The devices taped nearly 20 hours of cell conversations, edited to four hours for Watts's trial. The tapes, crackling and muffled, held the courtroom spellbound. One chilling passage echoed:

Watts: Am I really a madman? A psychopath?

Beck: Yeah, you're off your tap ... Going out and raping somebody is one thing, but to kill somebody in cold blood and not have any compassion at all, that worried me. It's been worrying me for weeks, since it happened. Because you told me it wouldn't bother you, but I thought it would.

Watts: I'd like to do it again.

Beck: Pardon?

Watts: I'd like to do it again.

Beck: You see. And then you tell me you don't want to plead insanity.

Watts: But you wanted to as well.

Beck: What?

Watts: You wanted to as well. You wanted to do it again.

An undercover detective, planted in a cell to befriend Watts, later suffered a nervous breakdown and resigned, attributing his collapse partly to the horror of working on the case.

On December 15, 1987, Watts and Beck were formally charged with Sian Kingi's murder. It was the day before Sian would have turned 13.

On April 5, hundreds of people gathered outside Noosa Heads Magistrate's Court and shouted abuse at the van carrying Watts and Beck to the committal hearings. The murder room squad moved outside to ensure the police van departed safely.

They were were amazed to hear the crowd's anger melt to appreciation. The crowd rendered three rousing cheers for the police. Flowers and cards had already begun arriving at the police station.

"That was in the middle of the Fitzgerald Inquiry when Queensland police stocks were at their lowest," said Bob Dallow. "I've never heard that happen before and I may never again.
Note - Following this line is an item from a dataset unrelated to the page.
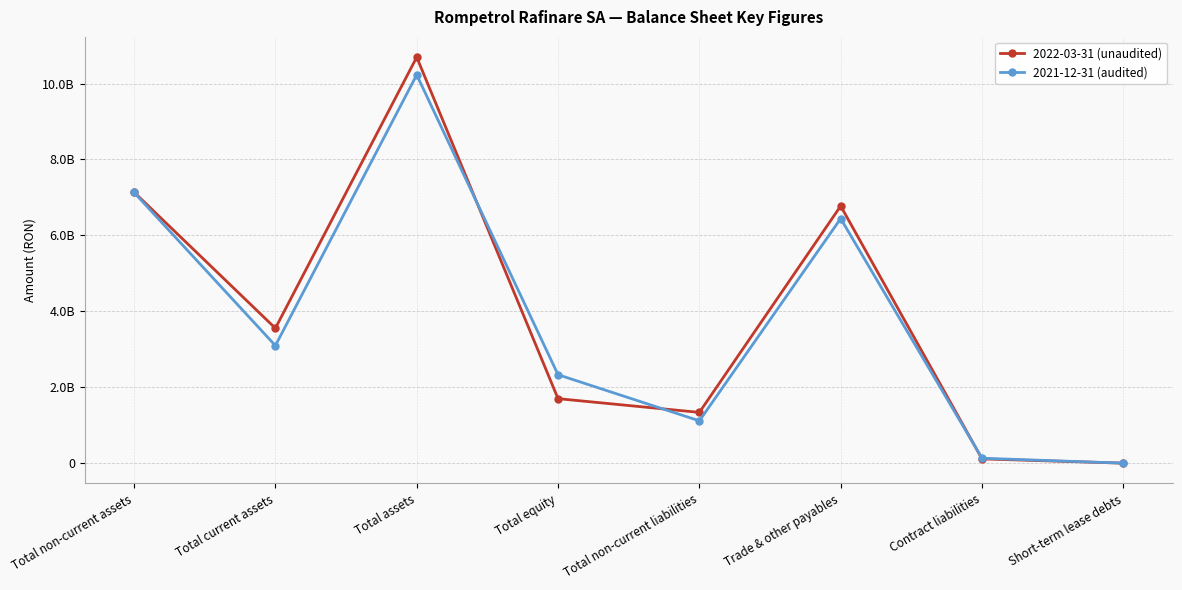

Where is the first local maximum for 2021-12-31 (audited)?

Total assets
There were a few damp eyes after that.

"I think we all understood that Sian's murder was like a bloody roulette wheel. She could have been anybody's child, could have been yours, could have been mine, it was just fate."

On October 20, 1988, in the Queensland Supreme Court, Justice Kelly, sentenced Beck to three years for abduction, 10 years for rape and life for murder.
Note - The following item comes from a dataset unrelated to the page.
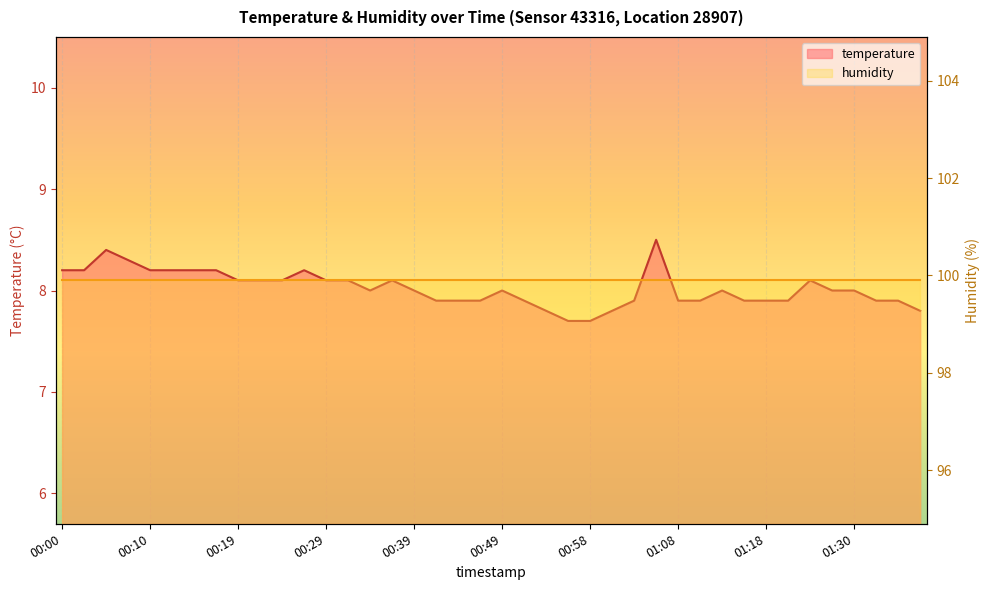

Reading left to right, list all the values displayed in this chart.

8.2	8.2	8.4	8.3	8.2	8.2	8.2	8.2	8.1	8.1	8.1	8.2	8.1	8.1	8.0	8.1	8.0	7.9	7.9	7.9	8.0	7.9	7.8	7.7	7.7	7.8	7.9	8.5	7.9	7.9	8.0	7.9	7.9	7.9	8.1	8.0	8.0	7.9	7.9	7.8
Last Wednesday, the same judge sentenced Watts to three years for abduction, 15 years for rape and life for murder. He recommended Watts's papers be marked "Never to be released".

FROM ABDUCTION TO DETECTION

Early October 1987

Barrie Watts and his wife Valmae Beck rent a house in Lowood.

November 10

Watts and Beck visit Ipswich. An incident takes place which later provides a vital clue.

November 27

Watts and Beck kidnap 12-year-old Sian Kingi in Noosa. They take her to Tinbeerwah Mountain State forest, where she is raped and murdered.

December 3

Sian Kingi's body is discovered.

December 4

Watts and Beck leave Lowood.

December 10

Their real estate agent in Lowood receives a money order for rent from The Entrance, NSW.

December 12

Watts and Beck are arrested at The Entrance.

December 14

Watts and Beck are extradited to Noosa Heads, where Beck eventually confesses.